These are interesting times for folks immersed in Intellectual Property law and policy, as you might discern from this excerpt from a post by Cory Doctorow at Boing Boing:
“EFF and other public interest groups are back at the United Nations this week, at the World Intellectual Property Organization’s meeting of the “Provisional Committee on Proposals Related to a Development Agenda.” This is the meeting where the nuts-and-bolts of how WIPO will turn itself into an actual humanitarian agency, instead of what it has done traditionally: help rich countries and their multinationals screw the developing world.

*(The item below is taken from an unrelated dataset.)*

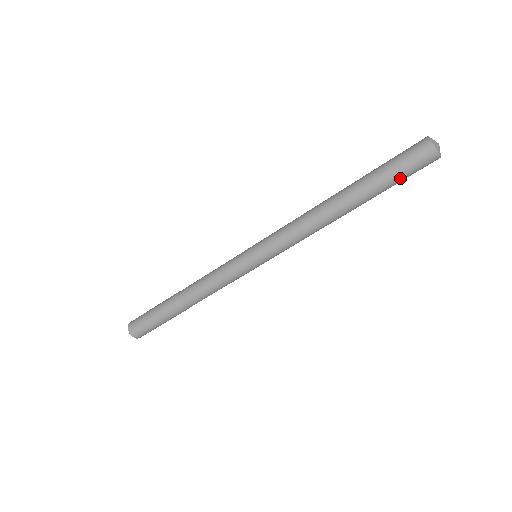
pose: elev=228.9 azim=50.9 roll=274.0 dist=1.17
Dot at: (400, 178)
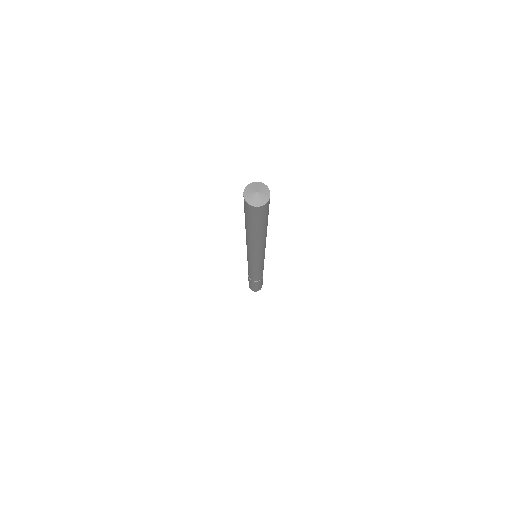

“The public interest groups continue to subversively write down what’s going on and publish it, something that WIPO’s Secretariat once described as “abusing WIPO’s hospitality” — normally, the Secretariat would release a report six months after the fact, once everyone quoted in it had the chance to revise the report of what they’d said. EFF and others publish their account of the WIPO deliberations daily — twice a day, when it’s going hot and heavy — and it gets slashdotted, read by delegates’ bosses in their capitols, and distributed. It has a genuinely disruptive effect on the orderly dividing-and-conquering of the world that’s underway there.” …
So why am I bringing this up at a “Feminist Law Professors” blog? Because the title of the post is “How the US is boning the developing world at WIPO.” Yes, “boning,” as in having dominant, penetrative sex with, thereby treating developing nations as if they are, ick, female. It’s a mindset I get very tired of.